- **Exercise details**
Repeat the records word for word, excluding any picture.

- **Provided entries**
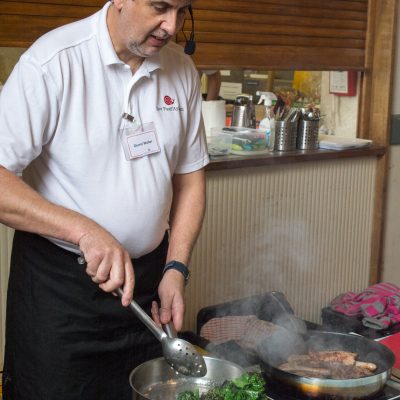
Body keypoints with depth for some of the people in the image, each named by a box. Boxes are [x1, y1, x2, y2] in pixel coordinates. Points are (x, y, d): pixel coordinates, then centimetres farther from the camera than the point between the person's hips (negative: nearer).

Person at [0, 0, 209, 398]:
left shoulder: (181, 70, 1)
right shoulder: (53, 62, -16)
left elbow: (190, 176, 9)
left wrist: (176, 268, -1)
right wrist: (84, 231, -31)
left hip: (149, 277, 5)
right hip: (58, 283, -5)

- **Task answer**
Body keypoints with depth for some of the people in the image, each named by a box. Boxes are [x1, y1, x2, y2] in pixel coordinates. Points are (x, y, d): pixel coordinates, then centimetres farther from the camera than the point between the person's hips (negative: nearer).

Person at [0, 0, 209, 398]:
left shoulder: (181, 70, 1)
right shoulder: (53, 62, -16)
left elbow: (190, 176, 9)
left wrist: (176, 268, -1)
right wrist: (84, 231, -31)
left hip: (149, 277, 5)
right hip: (58, 283, -5)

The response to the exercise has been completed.